- **Work instructions**
Pictures aside, repeat every record below exactly.
[[ Records for processing open ]]
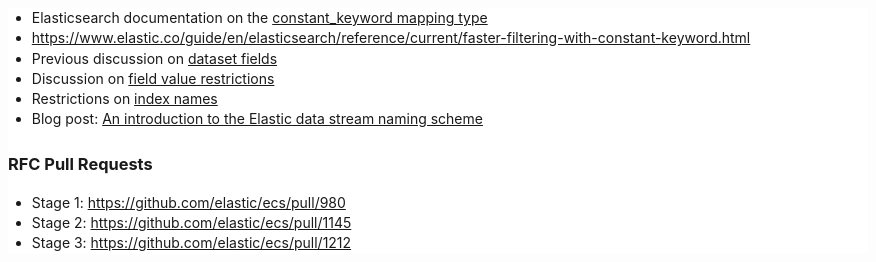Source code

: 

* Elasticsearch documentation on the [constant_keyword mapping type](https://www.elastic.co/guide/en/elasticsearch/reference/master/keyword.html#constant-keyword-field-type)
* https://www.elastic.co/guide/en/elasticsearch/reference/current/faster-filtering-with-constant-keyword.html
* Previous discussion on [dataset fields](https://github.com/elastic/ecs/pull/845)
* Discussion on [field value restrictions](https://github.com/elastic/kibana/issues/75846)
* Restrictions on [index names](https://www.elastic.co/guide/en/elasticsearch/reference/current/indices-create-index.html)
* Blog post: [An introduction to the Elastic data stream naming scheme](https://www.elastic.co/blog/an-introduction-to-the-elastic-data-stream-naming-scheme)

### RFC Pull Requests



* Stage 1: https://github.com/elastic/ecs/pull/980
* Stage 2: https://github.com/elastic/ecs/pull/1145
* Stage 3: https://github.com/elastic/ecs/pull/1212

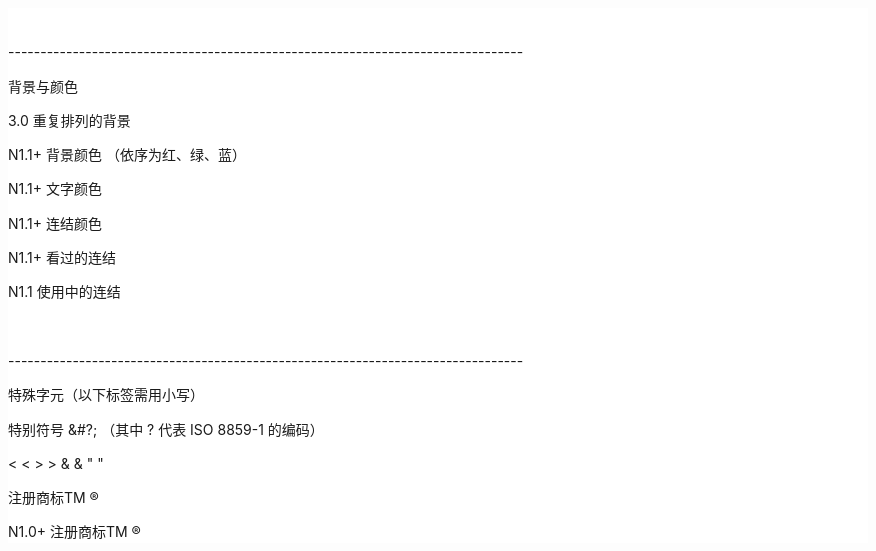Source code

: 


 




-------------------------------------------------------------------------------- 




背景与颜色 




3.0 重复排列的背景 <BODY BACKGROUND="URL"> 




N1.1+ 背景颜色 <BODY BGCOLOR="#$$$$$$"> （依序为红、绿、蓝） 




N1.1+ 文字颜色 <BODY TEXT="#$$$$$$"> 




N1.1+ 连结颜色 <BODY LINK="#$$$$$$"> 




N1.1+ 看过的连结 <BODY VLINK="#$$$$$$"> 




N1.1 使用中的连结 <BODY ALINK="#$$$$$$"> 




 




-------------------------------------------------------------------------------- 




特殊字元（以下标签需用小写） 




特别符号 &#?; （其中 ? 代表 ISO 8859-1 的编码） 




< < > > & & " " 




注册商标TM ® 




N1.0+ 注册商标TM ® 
[[ Records for processing closed ]]
- **Solution for this exercise**
Source code

: 

* Elasticsearch documentation on the [constant_keyword mapping type](https://www.elastic.co/guide/en/elasticsearch/reference/master/keyword.html#constant-keyword-field-type)
* https://www.elastic.co/guide/en/elasticsearch/reference/current/faster-filtering-with-constant-keyword.html
* Previous discussion on [dataset fields](https://github.com/elastic/ecs/pull/845)
* Discussion on [field value restrictions](https://github.com/elastic/kibana/issues/75846)
* Restrictions on [index names](https://www.elastic.co/guide/en/elasticsearch/reference/current/indices-create-index.html)
* Blog post: [An introduction to the Elastic data stream naming scheme](https://www.elastic.co/blog/an-introduction-to-the-elastic-data-stream-naming-scheme)

### RFC Pull Requests



* Stage 1: https://github.com/elastic/ecs/pull/980
* Stage 2: https://github.com/elastic/ecs/pull/1145
* Stage 3: https://github.com/elastic/ecs/pull/1212

Source code

: 


 




-------------------------------------------------------------------------------- 




背景与颜色 




3.0 重复排列的背景 <BODY BACKGROUND="URL"> 




N1.1+ 背景颜色 <BODY BGCOLOR="#$$$$$$"> （依序为红、绿、蓝） 




N1.1+ 文字颜色 <BODY TEXT="#$$$$$$"> 




N1.1+ 连结颜色 <BODY LINK="#$$$$$$"> 




N1.1+ 看过的连结 <BODY VLINK="#$$$$$$"> 




N1.1 使用中的连结 <BODY ALINK="#$$$$$$"> 




 




-------------------------------------------------------------------------------- 




特殊字元（以下标签需用小写） 




特别符号 &#?; （其中 ? 代表 ISO 8859-1 的编码） 




< < > > & & " " 




注册商标TM ® 




N1.0+ 注册商标TM ® 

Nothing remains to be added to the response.